Data section section start

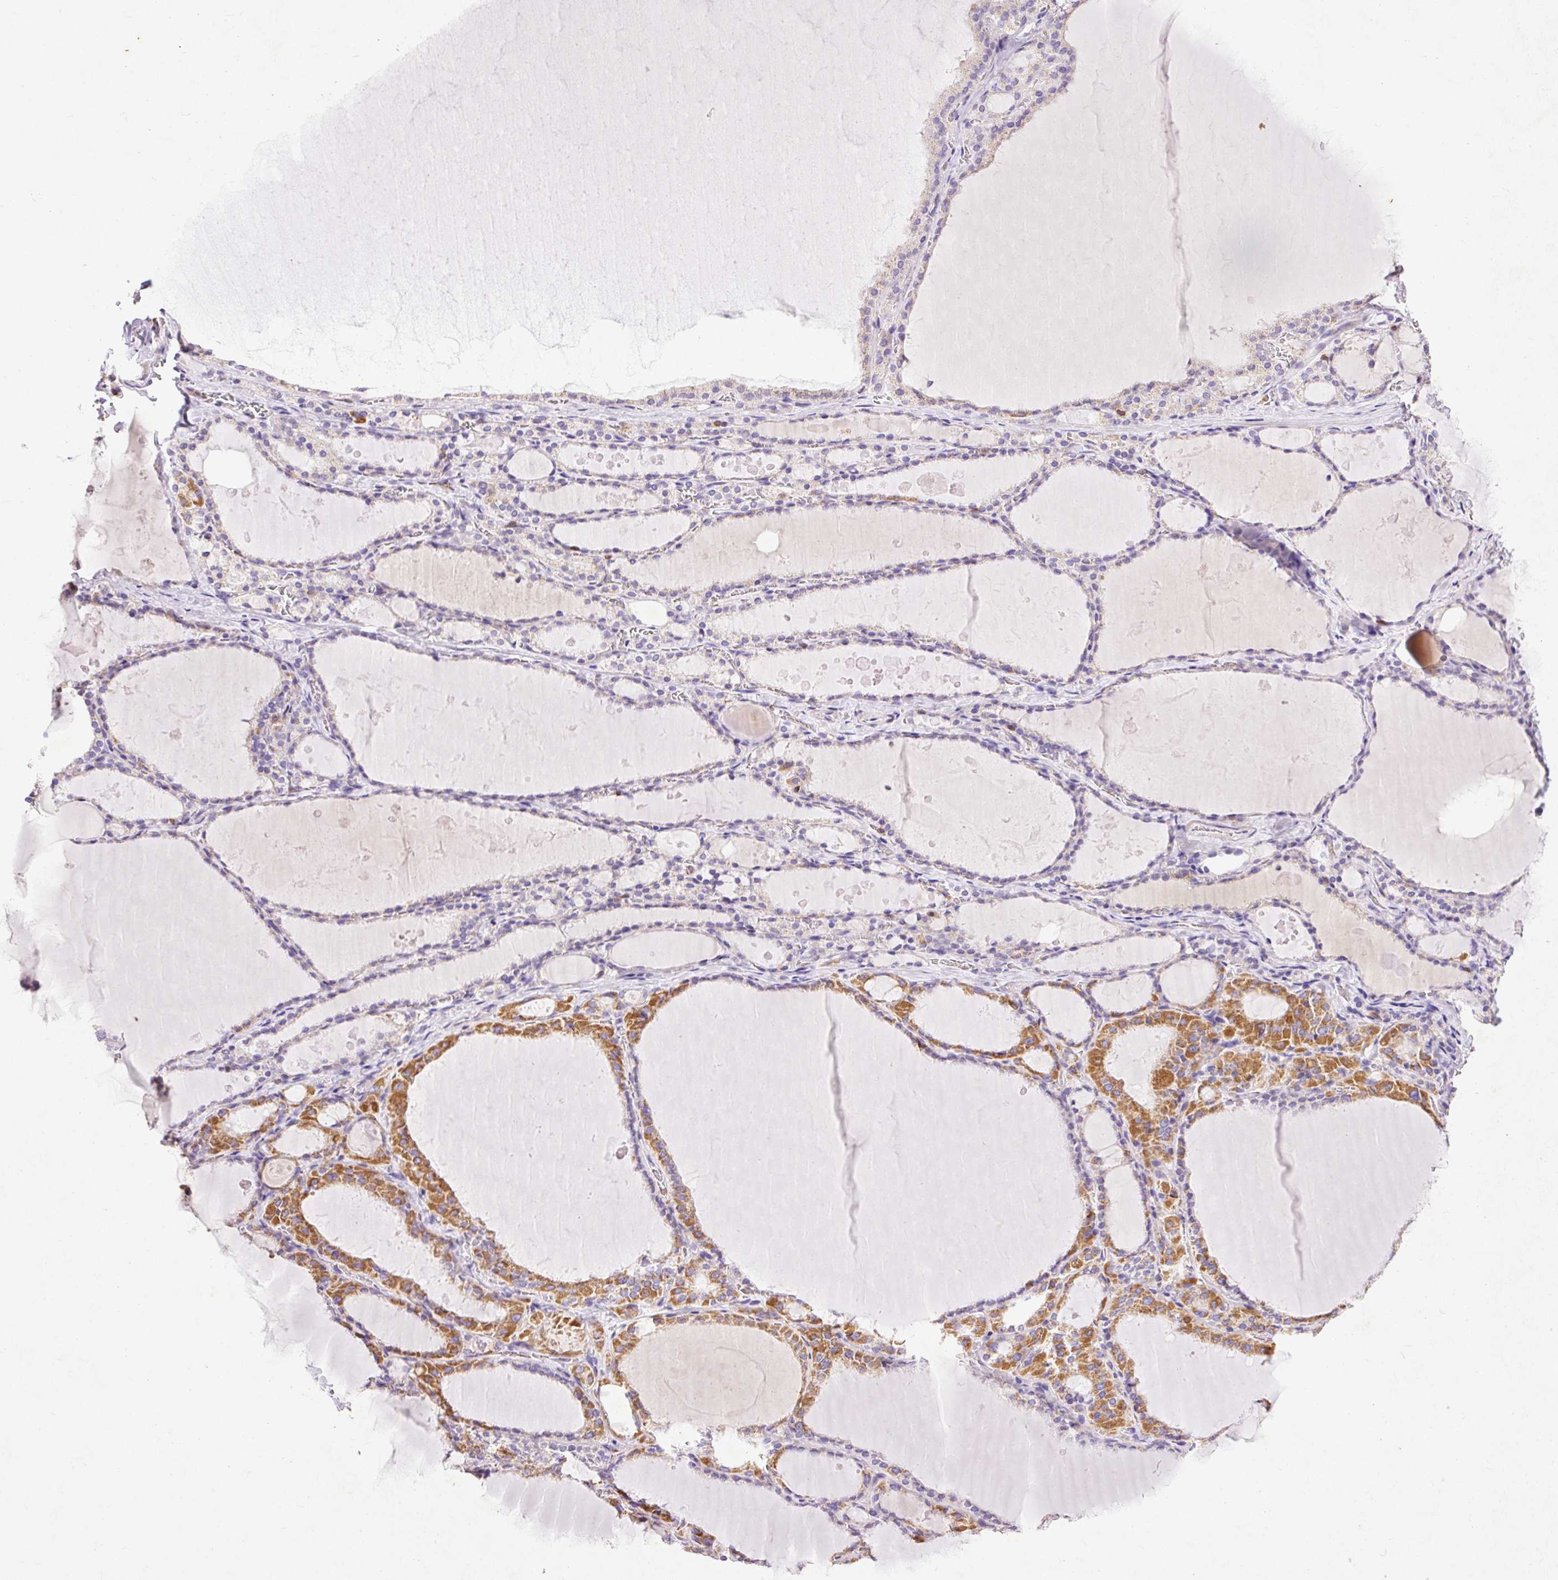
{"staining": {"intensity": "moderate", "quantity": "<25%", "location": "cytoplasmic/membranous"}, "tissue": "thyroid gland", "cell_type": "Glandular cells", "image_type": "normal", "snomed": [{"axis": "morphology", "description": "Normal tissue, NOS"}, {"axis": "topography", "description": "Thyroid gland"}], "caption": "This histopathology image exhibits IHC staining of unremarkable thyroid gland, with low moderate cytoplasmic/membranous expression in about <25% of glandular cells.", "gene": "IMMT", "patient": {"sex": "male", "age": 56}}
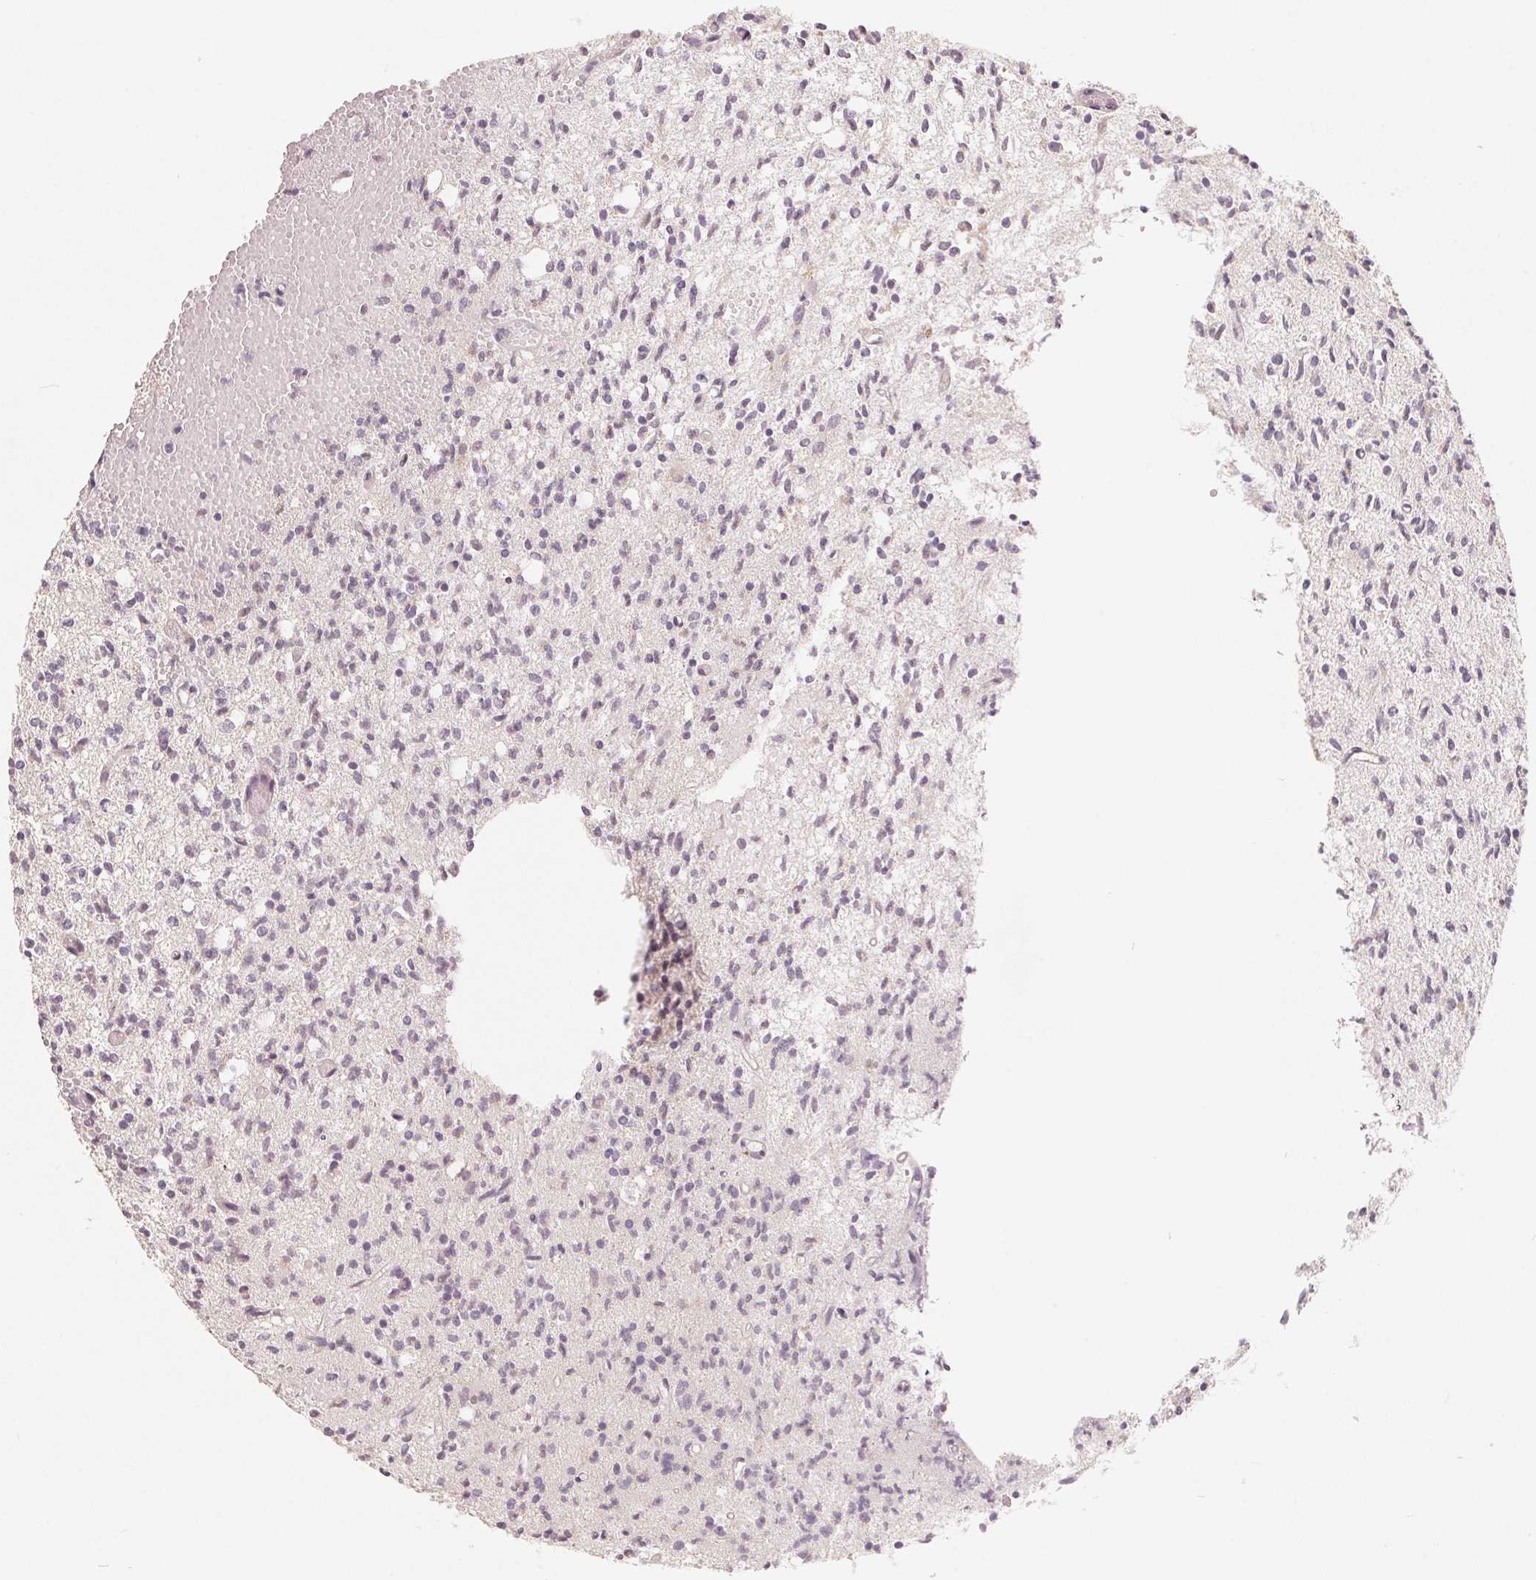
{"staining": {"intensity": "weak", "quantity": "<25%", "location": "cytoplasmic/membranous"}, "tissue": "glioma", "cell_type": "Tumor cells", "image_type": "cancer", "snomed": [{"axis": "morphology", "description": "Glioma, malignant, Low grade"}, {"axis": "topography", "description": "Brain"}], "caption": "An IHC micrograph of glioma is shown. There is no staining in tumor cells of glioma.", "gene": "TMSB15B", "patient": {"sex": "male", "age": 64}}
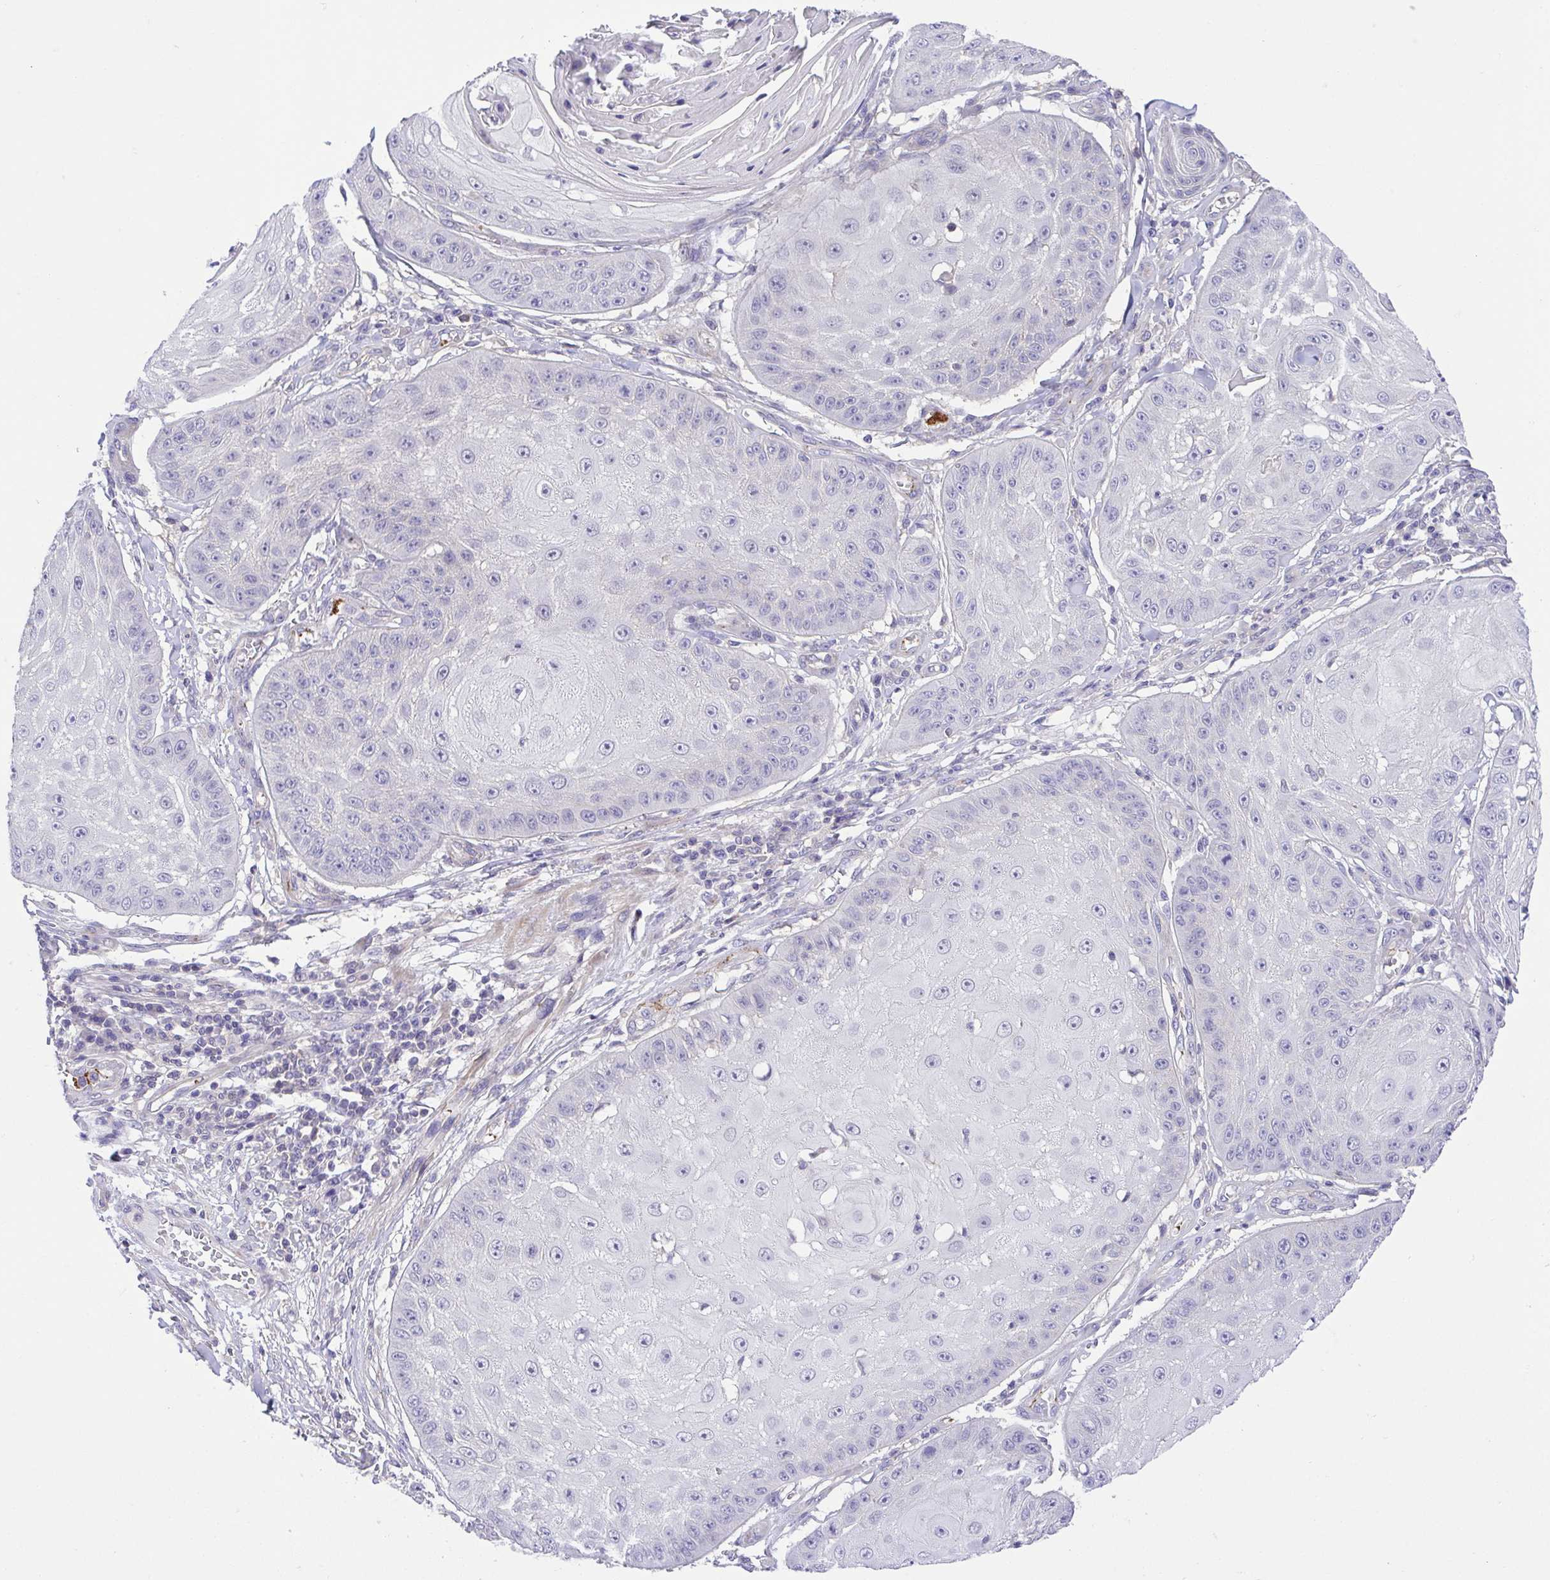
{"staining": {"intensity": "negative", "quantity": "none", "location": "none"}, "tissue": "skin cancer", "cell_type": "Tumor cells", "image_type": "cancer", "snomed": [{"axis": "morphology", "description": "Squamous cell carcinoma, NOS"}, {"axis": "topography", "description": "Skin"}], "caption": "Human skin cancer stained for a protein using immunohistochemistry (IHC) shows no expression in tumor cells.", "gene": "PRR14L", "patient": {"sex": "male", "age": 70}}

Data section section end

■ Assigned task ■
Repeat the listing above verbatim, but exclude the pictures it contains.

■ Exercise answer ■
{"staining": {"intensity": "moderate", "quantity": "<25%", "location": "cytoplasmic/membranous"}, "tissue": "thyroid gland", "cell_type": "Glandular cells", "image_type": "normal", "snomed": [{"axis": "morphology", "description": "Normal tissue, NOS"}, {"axis": "topography", "description": "Thyroid gland"}], "caption": "This histopathology image exhibits IHC staining of unremarkable thyroid gland, with low moderate cytoplasmic/membranous expression in about <25% of glandular cells.", "gene": "IMMT", "patient": {"sex": "male", "age": 56}}
{"staining": {"intensity": "weak", "quantity": "<25%", "location": "cytoplasmic/membranous"}, "tissue": "glioma", "cell_type": "Tumor cells", "image_type": "cancer", "snomed": [{"axis": "morphology", "description": "Glioma, malignant, Low grade"}, {"axis": "topography", "description": "Brain"}], "caption": "An IHC micrograph of glioma is shown. There is no staining in tumor cells of glioma.", "gene": "TMSB15B", "patient": {"sex": "male", "age": 64}}
{"staining": {"intensity": "negative", "quantity": "none", "location": "none"}, "tissue": "skin cancer", "cell_type": "Tumor cells", "image_type": "cancer", "snomed": [{"axis": "morphology", "description": "Squamous cell carcinoma, NOS"}, {"axis": "topography", "description": "Skin"}], "caption": "Human skin cancer stained for a protein using immunohistochemistry (IHC) shows no expression in tumor cells.", "gene": "PRR14L", "patient": {"sex": "male", "age": 70}}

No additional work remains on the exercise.